Pour le moment, l’UREC a pris acte de la décision de la CPI de poursuivre Jean-Pierre Bemba Gombo pour « crimes contre l’humanité, crimes de guerre, viols, tortures, pillages », qui auraient été commis par les éléments du MLC en Centrafrique. Notre parti déplore cependant l’exploitation médiatique autour de cette affaire qui tend à donner du prévenu Bemba l’image d’un criminel d’ores et déjà condamné avant même d’avoir été entendu en ses dires et moyens de défense. Jean-Pierre Bemba Gombo jouit du droit de la présomption d’innocence. Et que tant qu’aucune condamnation à sa charge n’aura été prononcée, les uns et les autres devraient s’abstenir de diffuser toute image ou de tenir des propos de nature à accréditer dans l’opinion publique la conviction que sa culpabilité est établie en fait et en droit.

Quelle est la position de votre parti sur la désignation du porte-parole de l’opposition?

C’est un peu prématuré dans un pays où les structures sont généralement fragiles. Je ne peux m’empêcher d’ajouter que compte tenu de sa longue lutte, il me semble qu’on ne peut parler de l’opposition congolaise sans penser à Etienne Tshisekedi. La désignation d’un porte-parole de l’opposition institutionnelle tend à éluder qu’il y a une autre opposition qui représente le peuple congolais. Il me semble que la désignation d’un porte-parole de l’opposition rentre plutôt dans la stratégie du gouvernement qui consiste à museler l’opposition.

Avez-vous des contacts avec Joseph Kabila?

Je n’ai jamais eu de contacts directs avec Joseph Kabila. Je connais en revanche certains membres du gouvernement ou des personnalités proches du président de la République. Il nous arrive de partager un verre.

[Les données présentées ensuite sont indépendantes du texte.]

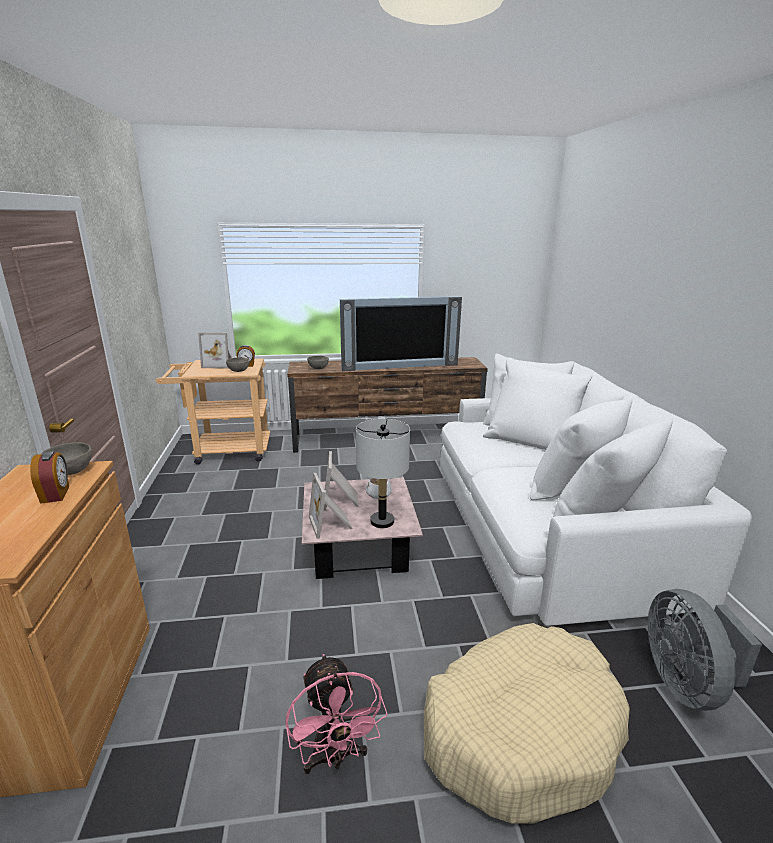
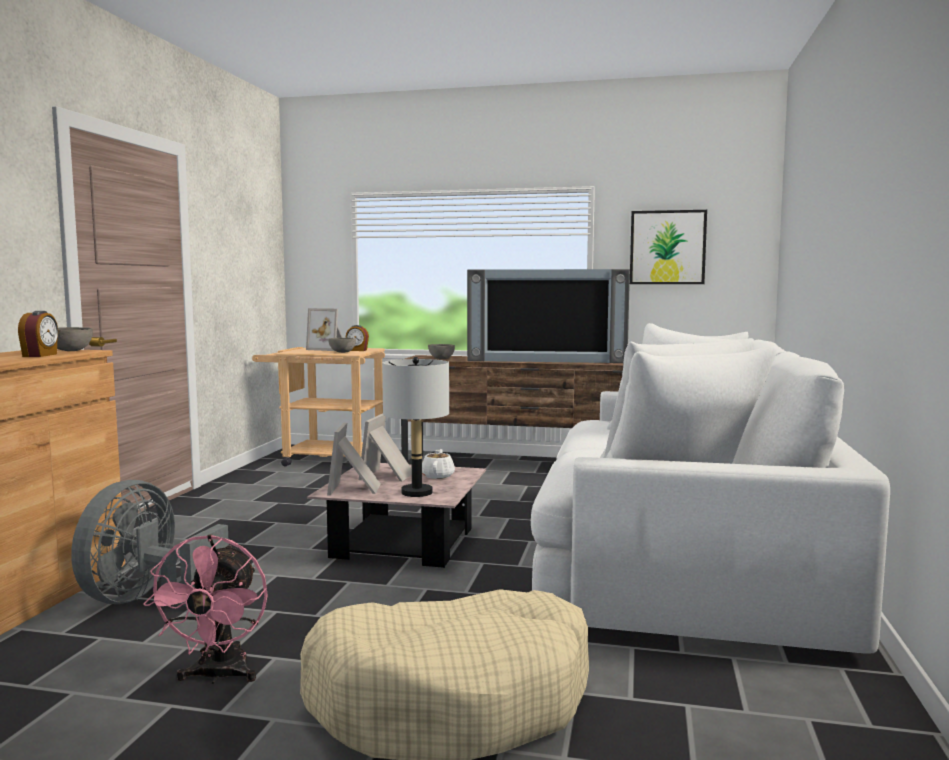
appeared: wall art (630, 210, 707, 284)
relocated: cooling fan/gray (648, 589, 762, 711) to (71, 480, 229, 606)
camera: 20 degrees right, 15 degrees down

Si vous aviez l’occasion de rencontrer Joseph Kabila, que lui direz-vous?

Je lui dirais d’abord qu’en tant que chef d’un Etat, il doit assumer les responsabilités qui sont les siennes. Je lui dirai ensuite: responsabilités, responsabilités, responsabilités.

Quels sont vos projets d’avenir?

J’ai un grand souci, celui de voir le Congo-Kinshasa rejoindre le cercle des nations prospères, stables et respectées dans le concert des nations. Mes projets d’avenir sont orientés dans cette direction.